(RECORDS FOR PROCESSING)
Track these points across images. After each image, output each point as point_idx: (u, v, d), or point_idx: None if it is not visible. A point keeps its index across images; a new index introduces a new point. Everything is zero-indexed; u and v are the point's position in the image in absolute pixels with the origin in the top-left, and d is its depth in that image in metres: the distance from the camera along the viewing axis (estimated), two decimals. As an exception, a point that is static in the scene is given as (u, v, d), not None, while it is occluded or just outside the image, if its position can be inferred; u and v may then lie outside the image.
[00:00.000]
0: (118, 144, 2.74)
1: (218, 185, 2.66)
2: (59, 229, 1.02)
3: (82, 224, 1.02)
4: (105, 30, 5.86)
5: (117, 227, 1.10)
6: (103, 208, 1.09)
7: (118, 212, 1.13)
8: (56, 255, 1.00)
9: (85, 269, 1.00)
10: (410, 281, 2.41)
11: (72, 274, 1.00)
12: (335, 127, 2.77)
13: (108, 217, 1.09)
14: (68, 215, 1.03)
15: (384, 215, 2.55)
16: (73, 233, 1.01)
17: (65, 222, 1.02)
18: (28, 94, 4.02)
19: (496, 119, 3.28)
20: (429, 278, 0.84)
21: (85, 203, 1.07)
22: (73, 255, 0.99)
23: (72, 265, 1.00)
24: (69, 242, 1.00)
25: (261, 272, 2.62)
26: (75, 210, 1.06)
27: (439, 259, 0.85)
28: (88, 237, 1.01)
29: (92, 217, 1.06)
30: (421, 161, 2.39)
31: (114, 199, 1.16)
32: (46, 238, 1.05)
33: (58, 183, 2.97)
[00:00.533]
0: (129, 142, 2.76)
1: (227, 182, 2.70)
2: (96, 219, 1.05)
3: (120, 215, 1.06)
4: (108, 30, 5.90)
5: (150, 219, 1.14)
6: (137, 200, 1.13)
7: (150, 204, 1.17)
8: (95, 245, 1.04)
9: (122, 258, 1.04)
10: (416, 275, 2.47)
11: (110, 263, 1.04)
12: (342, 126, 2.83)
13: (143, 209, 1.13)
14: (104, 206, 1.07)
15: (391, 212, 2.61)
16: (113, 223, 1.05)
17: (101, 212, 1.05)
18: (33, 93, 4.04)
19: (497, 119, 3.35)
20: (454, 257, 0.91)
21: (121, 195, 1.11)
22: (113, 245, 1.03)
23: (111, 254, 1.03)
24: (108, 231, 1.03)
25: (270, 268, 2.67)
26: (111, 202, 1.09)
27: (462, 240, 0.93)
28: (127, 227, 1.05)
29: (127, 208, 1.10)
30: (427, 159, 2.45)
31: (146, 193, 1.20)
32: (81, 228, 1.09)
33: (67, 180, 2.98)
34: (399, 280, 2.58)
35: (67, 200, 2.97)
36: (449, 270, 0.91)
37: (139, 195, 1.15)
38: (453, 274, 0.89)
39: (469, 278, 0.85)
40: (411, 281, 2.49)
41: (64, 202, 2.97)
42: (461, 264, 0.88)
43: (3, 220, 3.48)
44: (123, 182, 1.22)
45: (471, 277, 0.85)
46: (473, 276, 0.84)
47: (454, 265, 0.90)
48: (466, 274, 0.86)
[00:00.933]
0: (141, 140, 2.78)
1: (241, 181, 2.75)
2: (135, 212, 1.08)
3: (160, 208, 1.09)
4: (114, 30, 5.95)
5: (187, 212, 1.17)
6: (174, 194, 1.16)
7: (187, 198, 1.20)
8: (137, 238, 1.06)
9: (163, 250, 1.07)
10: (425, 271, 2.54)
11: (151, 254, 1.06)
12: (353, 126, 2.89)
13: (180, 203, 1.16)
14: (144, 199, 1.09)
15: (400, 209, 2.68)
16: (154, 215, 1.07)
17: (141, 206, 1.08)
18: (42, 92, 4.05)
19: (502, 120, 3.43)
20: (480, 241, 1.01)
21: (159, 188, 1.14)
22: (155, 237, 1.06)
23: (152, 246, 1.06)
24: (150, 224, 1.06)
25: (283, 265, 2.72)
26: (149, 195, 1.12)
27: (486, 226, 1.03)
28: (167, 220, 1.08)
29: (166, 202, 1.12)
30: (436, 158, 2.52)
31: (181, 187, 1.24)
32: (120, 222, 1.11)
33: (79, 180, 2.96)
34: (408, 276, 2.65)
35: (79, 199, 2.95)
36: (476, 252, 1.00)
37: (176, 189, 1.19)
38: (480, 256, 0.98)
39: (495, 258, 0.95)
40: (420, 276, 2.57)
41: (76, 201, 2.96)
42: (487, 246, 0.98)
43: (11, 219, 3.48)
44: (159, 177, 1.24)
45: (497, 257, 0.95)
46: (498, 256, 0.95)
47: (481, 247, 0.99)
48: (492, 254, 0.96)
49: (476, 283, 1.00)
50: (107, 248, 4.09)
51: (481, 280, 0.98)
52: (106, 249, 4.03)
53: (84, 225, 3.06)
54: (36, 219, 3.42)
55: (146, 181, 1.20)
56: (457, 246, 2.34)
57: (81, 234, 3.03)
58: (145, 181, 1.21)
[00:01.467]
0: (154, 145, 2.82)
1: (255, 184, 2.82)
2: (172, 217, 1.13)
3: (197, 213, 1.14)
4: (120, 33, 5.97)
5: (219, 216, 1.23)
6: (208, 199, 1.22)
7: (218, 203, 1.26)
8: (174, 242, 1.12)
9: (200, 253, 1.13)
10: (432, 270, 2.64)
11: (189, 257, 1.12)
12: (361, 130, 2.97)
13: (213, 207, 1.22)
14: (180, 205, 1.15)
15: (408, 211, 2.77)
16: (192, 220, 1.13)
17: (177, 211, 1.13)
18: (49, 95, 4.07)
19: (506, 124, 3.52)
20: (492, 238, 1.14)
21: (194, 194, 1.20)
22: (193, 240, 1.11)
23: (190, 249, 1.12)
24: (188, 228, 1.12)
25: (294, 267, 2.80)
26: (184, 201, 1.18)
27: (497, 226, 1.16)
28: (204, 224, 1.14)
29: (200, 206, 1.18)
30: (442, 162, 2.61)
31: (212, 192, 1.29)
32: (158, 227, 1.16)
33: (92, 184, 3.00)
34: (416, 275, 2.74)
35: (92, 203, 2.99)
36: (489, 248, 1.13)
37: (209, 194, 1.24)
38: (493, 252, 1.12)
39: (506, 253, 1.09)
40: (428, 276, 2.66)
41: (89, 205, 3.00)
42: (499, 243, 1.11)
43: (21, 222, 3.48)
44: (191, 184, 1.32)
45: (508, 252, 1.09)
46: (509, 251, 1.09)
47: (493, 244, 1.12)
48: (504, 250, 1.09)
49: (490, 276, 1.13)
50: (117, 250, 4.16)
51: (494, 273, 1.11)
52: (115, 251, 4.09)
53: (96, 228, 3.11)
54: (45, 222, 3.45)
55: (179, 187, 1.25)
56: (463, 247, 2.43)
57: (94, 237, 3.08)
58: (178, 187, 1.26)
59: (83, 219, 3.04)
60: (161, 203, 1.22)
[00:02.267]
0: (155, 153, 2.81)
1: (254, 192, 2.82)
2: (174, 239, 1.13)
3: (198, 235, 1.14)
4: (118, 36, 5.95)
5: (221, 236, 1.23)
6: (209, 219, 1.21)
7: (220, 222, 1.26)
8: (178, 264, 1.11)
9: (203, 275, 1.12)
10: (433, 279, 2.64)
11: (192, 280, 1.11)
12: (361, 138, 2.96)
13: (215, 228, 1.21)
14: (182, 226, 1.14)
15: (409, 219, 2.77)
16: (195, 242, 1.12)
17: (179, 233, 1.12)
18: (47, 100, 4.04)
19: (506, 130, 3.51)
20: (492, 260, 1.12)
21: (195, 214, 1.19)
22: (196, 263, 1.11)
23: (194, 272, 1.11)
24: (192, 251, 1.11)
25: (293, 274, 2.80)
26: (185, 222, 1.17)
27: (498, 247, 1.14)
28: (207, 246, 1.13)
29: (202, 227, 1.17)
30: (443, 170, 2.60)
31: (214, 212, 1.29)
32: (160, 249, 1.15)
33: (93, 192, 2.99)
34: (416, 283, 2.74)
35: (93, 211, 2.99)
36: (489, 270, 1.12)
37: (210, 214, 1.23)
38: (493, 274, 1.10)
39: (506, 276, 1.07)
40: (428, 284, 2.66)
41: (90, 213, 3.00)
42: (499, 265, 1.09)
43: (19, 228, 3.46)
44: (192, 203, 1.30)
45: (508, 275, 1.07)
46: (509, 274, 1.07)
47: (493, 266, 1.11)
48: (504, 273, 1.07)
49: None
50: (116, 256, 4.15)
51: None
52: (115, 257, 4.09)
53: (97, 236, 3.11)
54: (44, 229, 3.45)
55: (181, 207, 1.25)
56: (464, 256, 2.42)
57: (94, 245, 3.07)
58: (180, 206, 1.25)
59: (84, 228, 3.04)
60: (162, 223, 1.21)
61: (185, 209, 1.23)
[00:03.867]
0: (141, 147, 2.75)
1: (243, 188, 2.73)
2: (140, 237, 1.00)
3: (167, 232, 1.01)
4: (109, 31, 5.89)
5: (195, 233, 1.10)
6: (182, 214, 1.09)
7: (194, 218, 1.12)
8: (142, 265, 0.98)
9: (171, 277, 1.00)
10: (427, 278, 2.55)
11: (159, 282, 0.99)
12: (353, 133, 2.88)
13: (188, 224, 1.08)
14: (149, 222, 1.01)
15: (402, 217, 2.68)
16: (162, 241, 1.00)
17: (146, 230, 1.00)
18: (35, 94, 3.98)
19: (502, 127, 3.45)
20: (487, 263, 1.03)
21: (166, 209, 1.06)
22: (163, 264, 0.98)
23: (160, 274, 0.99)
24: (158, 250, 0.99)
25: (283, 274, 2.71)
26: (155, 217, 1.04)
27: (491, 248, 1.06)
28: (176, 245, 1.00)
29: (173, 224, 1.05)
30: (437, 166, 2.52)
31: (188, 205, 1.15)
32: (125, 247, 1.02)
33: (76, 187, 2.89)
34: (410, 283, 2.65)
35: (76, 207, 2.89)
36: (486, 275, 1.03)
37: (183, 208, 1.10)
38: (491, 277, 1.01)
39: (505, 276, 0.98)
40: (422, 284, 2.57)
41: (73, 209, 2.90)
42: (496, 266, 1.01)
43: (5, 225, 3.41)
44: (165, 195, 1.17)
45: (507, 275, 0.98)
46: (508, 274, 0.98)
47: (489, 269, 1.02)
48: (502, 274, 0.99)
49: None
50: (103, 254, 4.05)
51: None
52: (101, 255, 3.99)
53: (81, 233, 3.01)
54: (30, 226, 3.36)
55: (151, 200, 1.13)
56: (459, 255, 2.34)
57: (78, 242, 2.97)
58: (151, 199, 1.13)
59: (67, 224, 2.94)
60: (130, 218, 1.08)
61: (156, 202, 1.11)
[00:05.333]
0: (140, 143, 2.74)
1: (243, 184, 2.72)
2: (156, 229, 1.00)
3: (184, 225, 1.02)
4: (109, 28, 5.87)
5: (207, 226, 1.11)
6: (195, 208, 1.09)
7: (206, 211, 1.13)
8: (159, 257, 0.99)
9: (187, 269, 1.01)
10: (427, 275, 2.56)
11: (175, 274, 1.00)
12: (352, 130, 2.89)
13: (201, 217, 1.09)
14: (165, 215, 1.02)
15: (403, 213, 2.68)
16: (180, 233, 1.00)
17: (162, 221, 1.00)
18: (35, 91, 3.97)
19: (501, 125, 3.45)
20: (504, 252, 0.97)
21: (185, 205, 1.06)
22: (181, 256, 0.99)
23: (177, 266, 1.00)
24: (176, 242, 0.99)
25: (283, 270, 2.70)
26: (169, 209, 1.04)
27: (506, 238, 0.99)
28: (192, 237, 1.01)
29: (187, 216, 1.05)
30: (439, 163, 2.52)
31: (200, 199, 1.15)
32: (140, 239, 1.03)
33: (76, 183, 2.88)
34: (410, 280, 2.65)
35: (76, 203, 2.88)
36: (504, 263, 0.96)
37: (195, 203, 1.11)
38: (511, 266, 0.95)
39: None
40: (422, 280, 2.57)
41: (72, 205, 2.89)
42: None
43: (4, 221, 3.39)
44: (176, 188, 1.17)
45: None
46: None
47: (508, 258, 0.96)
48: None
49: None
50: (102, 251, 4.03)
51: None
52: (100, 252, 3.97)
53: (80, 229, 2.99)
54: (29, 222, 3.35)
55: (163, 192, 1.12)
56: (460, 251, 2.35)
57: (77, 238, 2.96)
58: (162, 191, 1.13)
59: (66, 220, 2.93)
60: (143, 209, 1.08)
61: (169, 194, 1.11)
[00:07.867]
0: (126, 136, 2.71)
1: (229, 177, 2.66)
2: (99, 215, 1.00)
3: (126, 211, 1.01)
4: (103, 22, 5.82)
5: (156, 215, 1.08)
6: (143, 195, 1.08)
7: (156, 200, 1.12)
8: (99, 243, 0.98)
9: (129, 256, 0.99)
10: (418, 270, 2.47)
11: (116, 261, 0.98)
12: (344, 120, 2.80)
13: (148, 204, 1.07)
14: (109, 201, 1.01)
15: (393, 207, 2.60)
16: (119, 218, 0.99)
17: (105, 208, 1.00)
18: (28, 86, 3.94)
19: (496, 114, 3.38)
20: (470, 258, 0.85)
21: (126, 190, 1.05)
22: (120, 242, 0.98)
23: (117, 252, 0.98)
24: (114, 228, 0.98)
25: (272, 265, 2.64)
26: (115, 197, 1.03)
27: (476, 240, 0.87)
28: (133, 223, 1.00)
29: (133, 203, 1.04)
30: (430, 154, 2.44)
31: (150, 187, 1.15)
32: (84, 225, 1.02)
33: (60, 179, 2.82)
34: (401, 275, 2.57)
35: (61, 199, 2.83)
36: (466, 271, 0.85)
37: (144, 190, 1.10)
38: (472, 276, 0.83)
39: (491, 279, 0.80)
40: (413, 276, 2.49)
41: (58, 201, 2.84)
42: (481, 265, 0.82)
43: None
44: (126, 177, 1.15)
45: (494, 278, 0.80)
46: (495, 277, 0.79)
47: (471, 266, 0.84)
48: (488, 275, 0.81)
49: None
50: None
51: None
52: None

(WORK TO COMPLETE)
Exactly repeat the lines above, from the opening line through the one with "33: (58, 183, 2.97)", and include nothing else.

(WRITTEN ANSWER)
Track these points across images. After each image, output each point as point_idx: (u, v, d), or point_idx: None if it is not visible. A point keeps its index across images; a new index introduces a new point. Everything is zero-indexed; u and v are the point's position in the image in absolute pixels with the origin in the top-left, and d is its depth in that image in metres: the distance from the camera along the viewing axis (estimated), two decimals. As an exception, a point that is static in the scene is given as (u, v, d), not None, while it is occluded or just outside the image, if its position can be inferred; u and v may then lie outside the image.
[00:00.000]
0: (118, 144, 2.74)
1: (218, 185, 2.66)
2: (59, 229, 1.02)
3: (82, 224, 1.02)
4: (105, 30, 5.86)
5: (117, 227, 1.10)
6: (103, 208, 1.09)
7: (118, 212, 1.13)
8: (56, 255, 1.00)
9: (85, 269, 1.00)
10: (410, 281, 2.41)
11: (72, 274, 1.00)
12: (335, 127, 2.77)
13: (108, 217, 1.09)
14: (68, 215, 1.03)
15: (384, 215, 2.55)
16: (73, 233, 1.01)
17: (65, 222, 1.02)
18: (28, 94, 4.02)
19: (496, 119, 3.28)
20: (429, 278, 0.84)
21: (85, 203, 1.07)
22: (73, 255, 0.99)
23: (72, 265, 1.00)
24: (69, 242, 1.00)
25: (261, 272, 2.62)
26: (75, 210, 1.06)
27: (439, 259, 0.85)
28: (88, 237, 1.01)
29: (92, 217, 1.06)
30: (421, 161, 2.39)
31: (114, 199, 1.16)
32: (46, 238, 1.05)
33: (58, 183, 2.97)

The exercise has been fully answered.